His And Hers

It’s sometimes difficult, when a documentary has no narrator, to figure out the intentions of the maker. Showing us the sometimes touching, sometimes dull, often funny lives of lovely, ordinary Irish women as they talk about their relationships with men it’s almost impossible to know what the director of His And Hers wants us to walk away with. Silent, invisible and seemingly superfluous except – vitally – through the choice of editing, it’s tricky to know whether we’re being directed towards a particular opinion, insight, or even whether we are supposed to laugh with these women or at them. So you can’t help but do both.

With comedy moving further and further away from traditional slapstick and more towards subtle, nuanced realism – the gentle, tongue-in-cheek His And Hers could almost be a scripted BBC 3 experiment rather than a collection of interviews. And that’s fine – if that’s what the director, as well as his subjects, intended. But for every seemingly comedic chat about daily calenders (“there’s one colour for the things he’s doing, one colour for the things I’m doing, one colour for what we’re both doing…. and yellow for bike rallies”) there’s a heart-wrenching, intimate monologue about how a widow manages to carry on without her husband at her side. As an audience member who has spent the last thirty minutes happily giggling at the silly, provincial eccentricities of these funny ladies, you suddenly realise that you’ve turned into a bastard.

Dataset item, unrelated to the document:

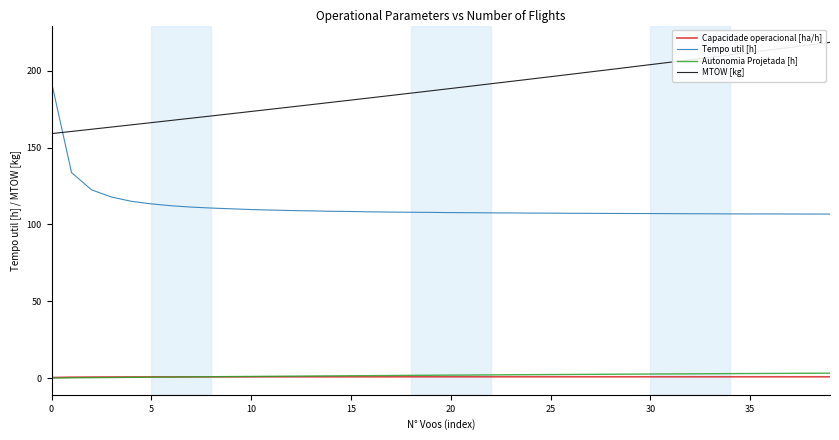

Which series has the widest spread of values?

Tempo util [h]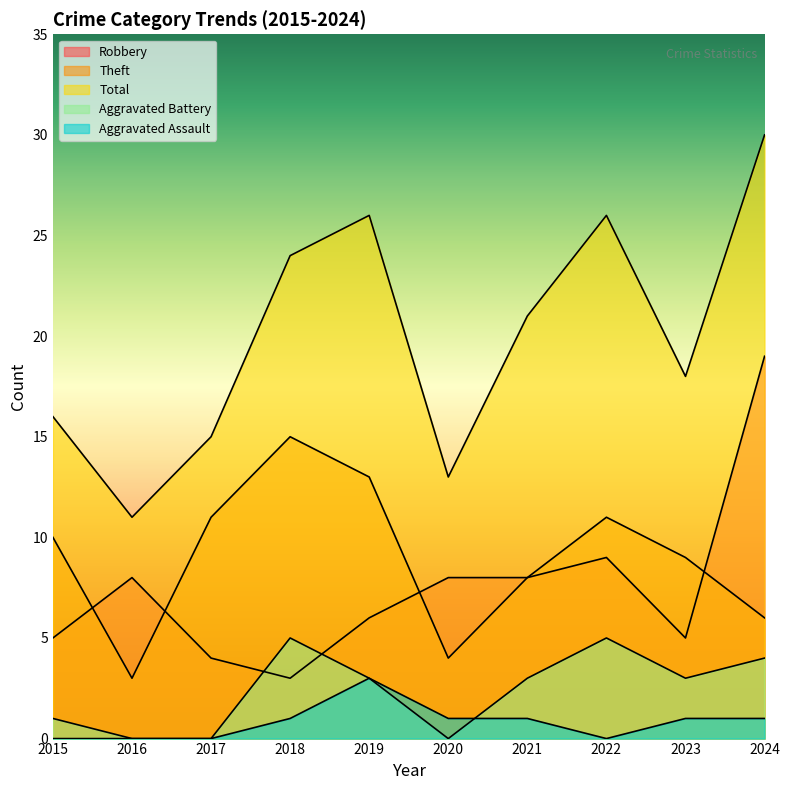

Rank the series by their maximum value, from highest to lowest.

Total, Robbery, Theft, Aggravated Battery, Aggravated Assault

A bastard who’s laughs at sweet old ladies, laughs at them and their ways even though their husbands are all going to die. They’ll die, these women will be alone, forever, and you just laughed at one of them because she was on a cross-trainer. This other one is riding a tractor. That’s funny, is it? You utter bastard.

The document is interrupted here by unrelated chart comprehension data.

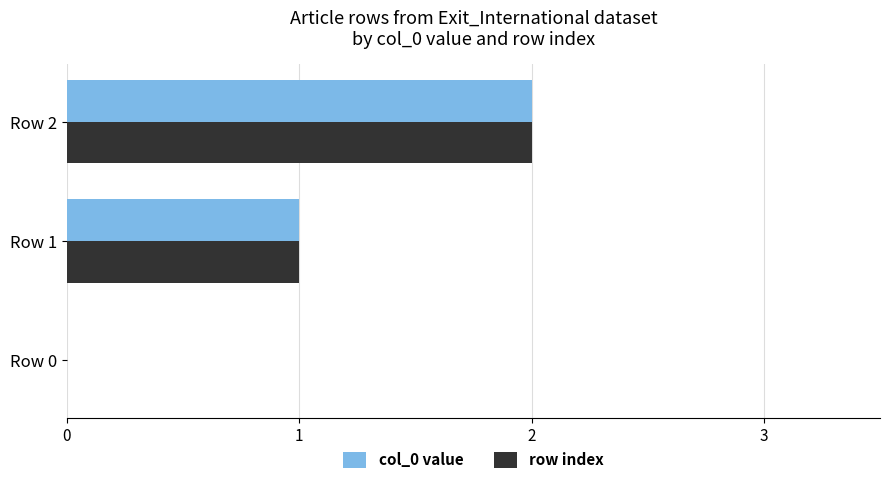

The col_0 value series shows 4 at Row 2. True or false?

False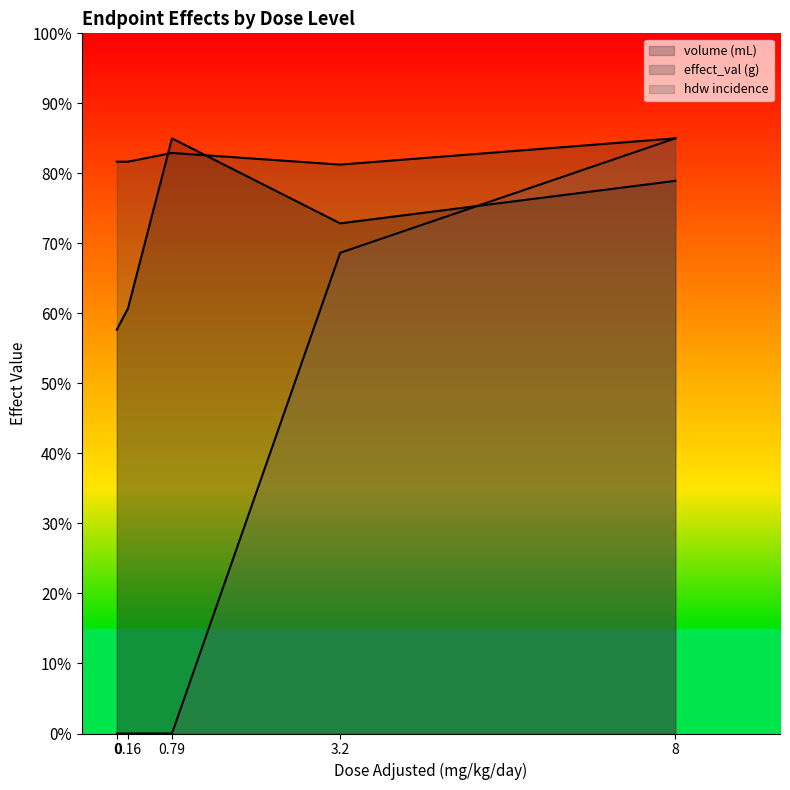

Reading left to right, list all the values displayed in this chart.

volume (mL): 17.3	18.2	25.5	21.9	23.7
effect_val (g): 24.5	24.5	24.9	24.4	25.5
hdw incidence: 0.0	0.0	0.0	20.6	25.5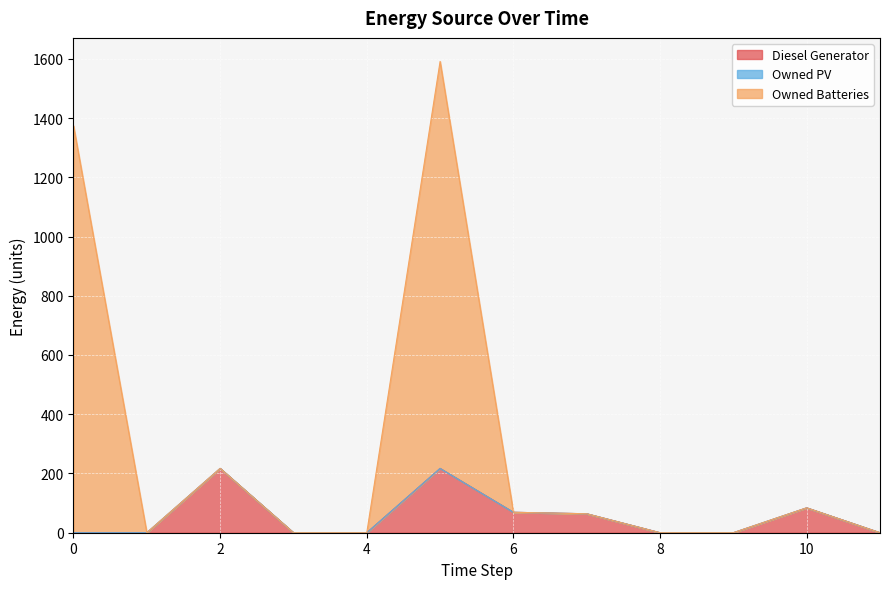

Which series changed the most between 0 and 7?

Owned Batteries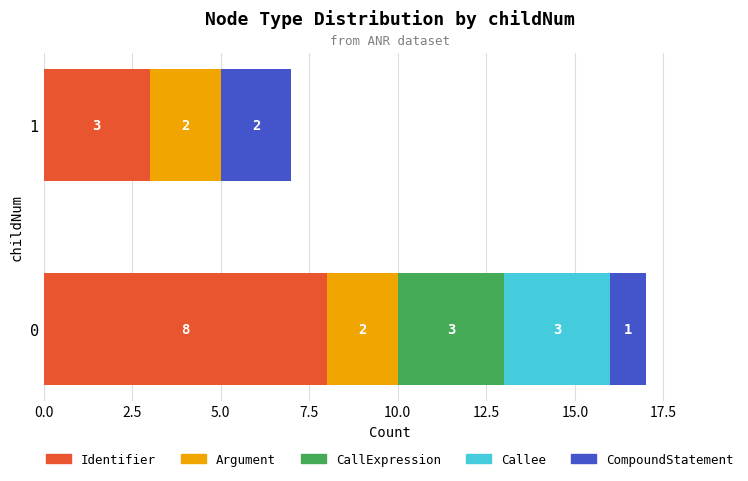

True or false: Identifier has a value of 3 at 1.

True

Attempting to distance us from these women by pointing at them at their most ridiculous, but expecting us to share in their most intimate grief mere seconds later, the outcome is a little fuzzy. Though never cruel, Wardrob’s natural talent for spotting and drawing out the humour within these interviews means that these women come across as curiosities – celebrated ones, certainly – but you can’t shake the feeling that it’s all just slightly patronising. And with that in mind, it’s difficult to know whether your laughter is equally patronising. Without knowing whether these women entered into the bargain in on the joke, you never quite relax into it.

Still, there’s no denying that all good, hearty, no nonsense accounts of life from women who have actually lived it, which makes a change from glossy Hollywood dream-glaze. The women themselves are effortlessly engaging, their stories are touching and despite being a little slow in parts, it’s gently funny, enjoyable fare. As long as you’re OK with coming out the other side a bastard. You’ve been warned.